• **Task requirements**: Please set down word for word every line from the one holding "(742, 891) none" to the end of the data below, both included.

[Modification records]
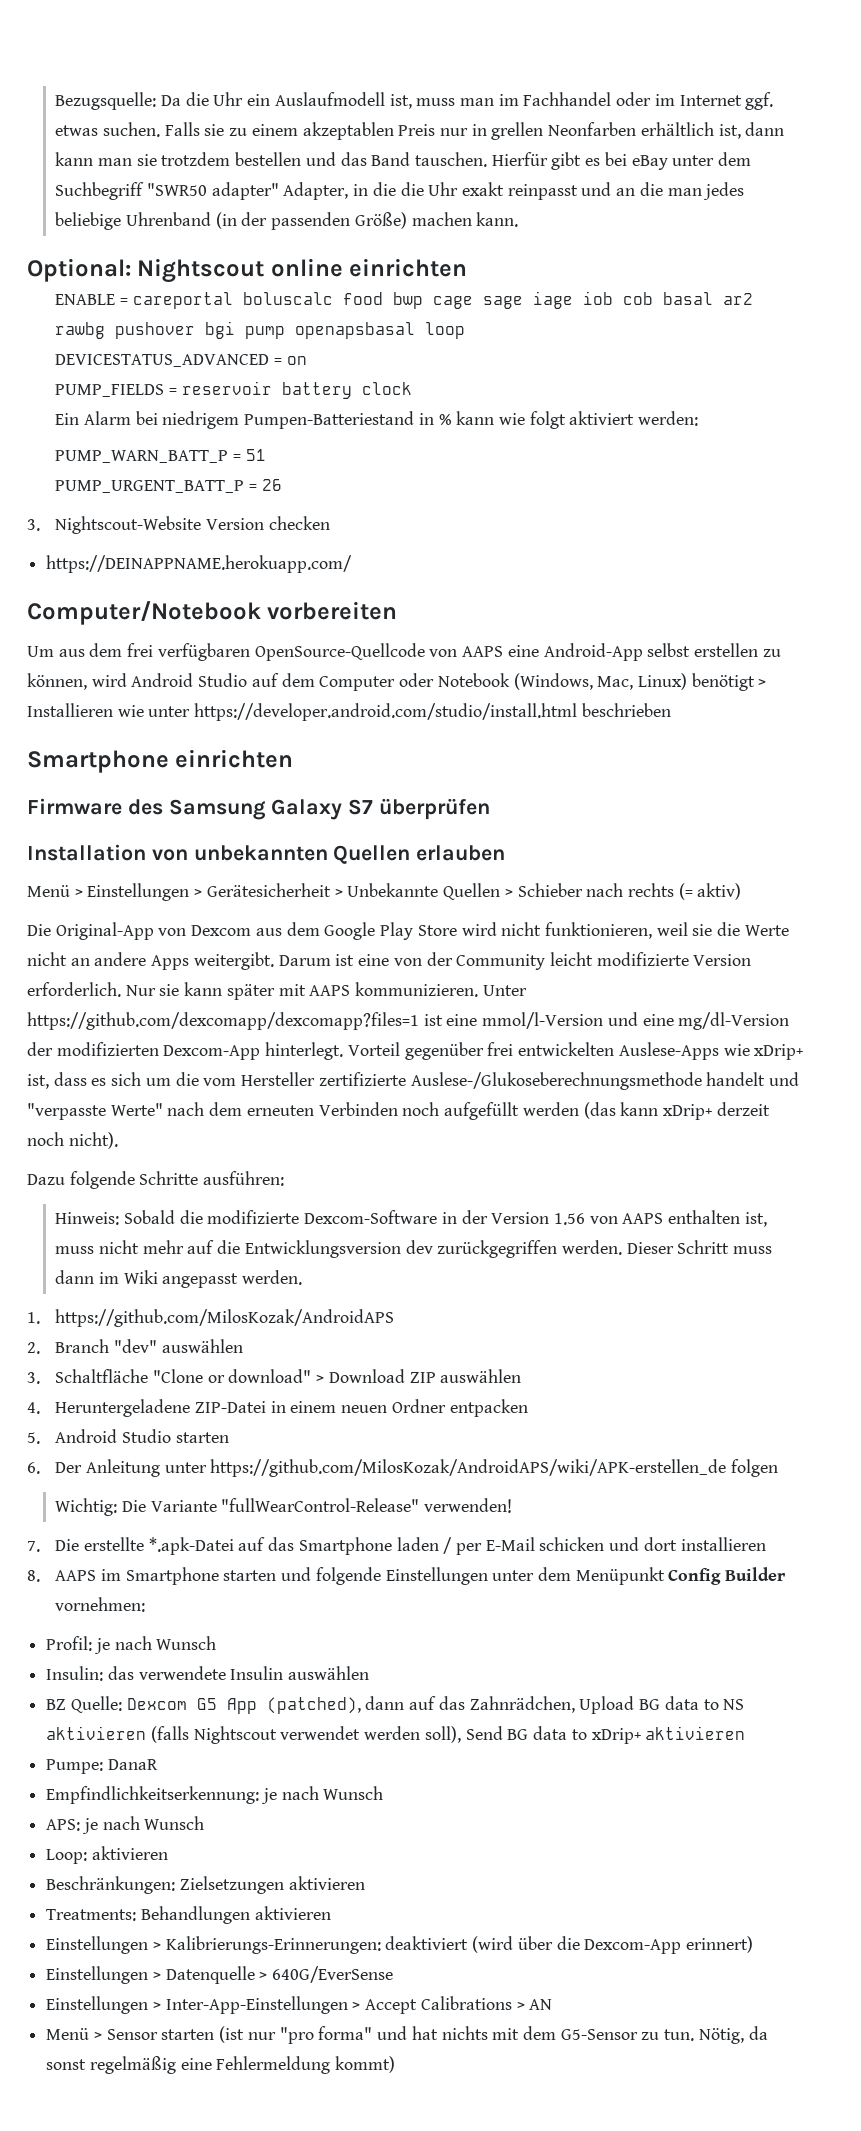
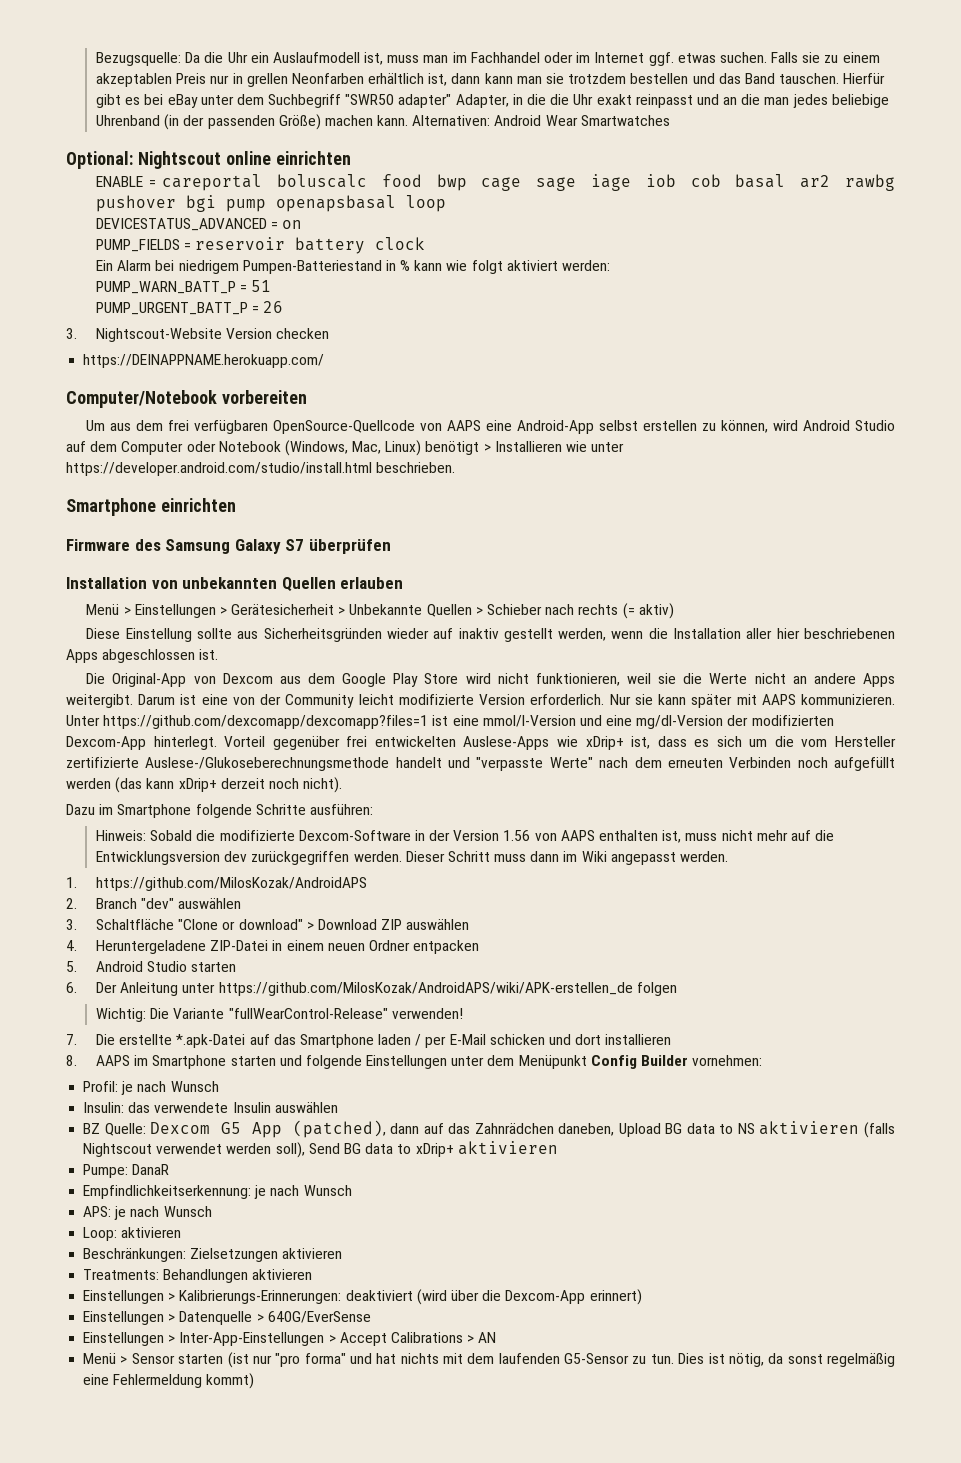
(519, 219) none -> [412,115,670,126] Alternativen: Android Wear Smartwatches
[581,703,671,717] beschrieben -> [376,462,456,473] beschrieben.
(742, 891) none -> [86,628,896,642] [66,649,219,663] // Diese Einstellung sollte aus Sicherheitsgründen wieder auf inaktiv gestellt werden, wenn die Installation aller hier beschriebenen Apps abgeschlossen ist.
(65, 1179) none -> [99,804,192,818] im Smartphone
[469,1696,575,1713] Zahnrädchen, -> [474,1123,615,1136] Zahnrädchen daneben,
(556, 2033) none -> [498,1353,560,1364] laufenden
[698,2028,744,2044] Nötig, -> [678,1353,764,1367] Dies ist nötig,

• **Solution to this problem**:
(742, 891) none -> [86,628,896,642] [66,649,219,663] // Diese Einstellung sollte aus Sicherheitsgründen wieder auf inaktiv gestellt werden, wenn die Installation aller hier beschriebenen Apps abgeschlossen ist.
(65, 1179) none -> [99,804,192,818] im Smartphone
[469,1696,575,1713] Zahnrädchen, -> [474,1123,615,1136] Zahnrädchen daneben,
(556, 2033) none -> [498,1353,560,1364] laufenden
[698,2028,744,2044] Nötig, -> [678,1353,764,1367] Dies ist nötig,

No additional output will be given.